View Single Post
  #16  
Old 07-03-2016, 06:05 AM
LouieAtienza LouieAtienza is offline
Registered User
 
Join Date: Feb 2013
Posts: 4,617
Default

As to the neck woods, you could just take the clear board, and build a neck with a scarf joined headstock and stacked heel. You'll find use for the clear portions of the knotted piece.

As to your top, you'll be fine. It's not like strings are pulling across the grain. Also, the configuration of the X brace, tone bars, finger braces, transverse brace is such that they support the soundboard cross-grain and do not leave any long lengths of unsupported long grain. I've seen tops of finished guitars with even more cracks, repaired and doing well.
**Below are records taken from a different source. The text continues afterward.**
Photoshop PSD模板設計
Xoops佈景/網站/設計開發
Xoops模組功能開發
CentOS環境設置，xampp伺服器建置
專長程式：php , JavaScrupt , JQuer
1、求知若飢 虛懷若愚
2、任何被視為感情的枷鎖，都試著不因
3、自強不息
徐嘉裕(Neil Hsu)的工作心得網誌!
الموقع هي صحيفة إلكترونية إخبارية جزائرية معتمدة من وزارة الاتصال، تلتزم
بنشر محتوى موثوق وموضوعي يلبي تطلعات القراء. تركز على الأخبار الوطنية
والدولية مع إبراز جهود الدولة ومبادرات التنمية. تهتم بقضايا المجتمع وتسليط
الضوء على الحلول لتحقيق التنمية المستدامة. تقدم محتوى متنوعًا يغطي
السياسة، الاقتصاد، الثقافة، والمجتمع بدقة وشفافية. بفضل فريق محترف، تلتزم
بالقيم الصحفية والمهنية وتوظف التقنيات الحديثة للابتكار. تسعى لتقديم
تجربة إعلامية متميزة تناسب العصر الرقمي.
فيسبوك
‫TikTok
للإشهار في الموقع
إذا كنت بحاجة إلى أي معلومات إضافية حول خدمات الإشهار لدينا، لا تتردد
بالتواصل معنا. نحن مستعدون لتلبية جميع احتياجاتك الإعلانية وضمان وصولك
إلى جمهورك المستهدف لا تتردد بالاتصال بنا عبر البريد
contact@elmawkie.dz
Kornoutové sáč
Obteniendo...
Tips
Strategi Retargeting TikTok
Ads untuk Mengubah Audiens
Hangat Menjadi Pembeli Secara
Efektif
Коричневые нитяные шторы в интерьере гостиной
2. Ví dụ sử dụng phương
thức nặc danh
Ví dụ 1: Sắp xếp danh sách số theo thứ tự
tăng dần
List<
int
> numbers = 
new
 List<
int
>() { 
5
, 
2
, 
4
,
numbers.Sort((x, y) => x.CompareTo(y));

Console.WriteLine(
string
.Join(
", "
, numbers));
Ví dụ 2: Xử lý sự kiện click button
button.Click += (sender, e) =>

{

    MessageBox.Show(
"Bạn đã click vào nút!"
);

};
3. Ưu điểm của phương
------------------------------------------------------

On a side note, My thoughts on woods for beginners are in opposition to some. Maybe I can see practicing some new technique on a piece of scrap or cheap wood, but not on the actual guitar. Unless you split and resaw the wood yourself, cheap wood usually will have problems that you'll will have to deal with at some point and time. I also think that for the most part, the cheaper the wood, the less worried you are about ruining it, therefore the less careful you are with your work. A big argument I hear in favor of it is that "the guitar sounds fine" or "the guitar sounds like a guitar." Which is fine if one's attitude is the same as building, say, a scale model car. Maybe the lure of building a guitar is part the curiosity of the processes involved, but I'd hope that one seeks a guitar that maybe sounds better than "fine" or even a cheap guitar - otherwise just buy a cheap guitar! The other argument is that "Taylor and Benedetto made pallet guitars that sound great!" Well, they can do that because of their experience. Making a guitar out of pallet wood won't guarantee your guitar will sound like Benedetto's just as much as using the finest tonewoods.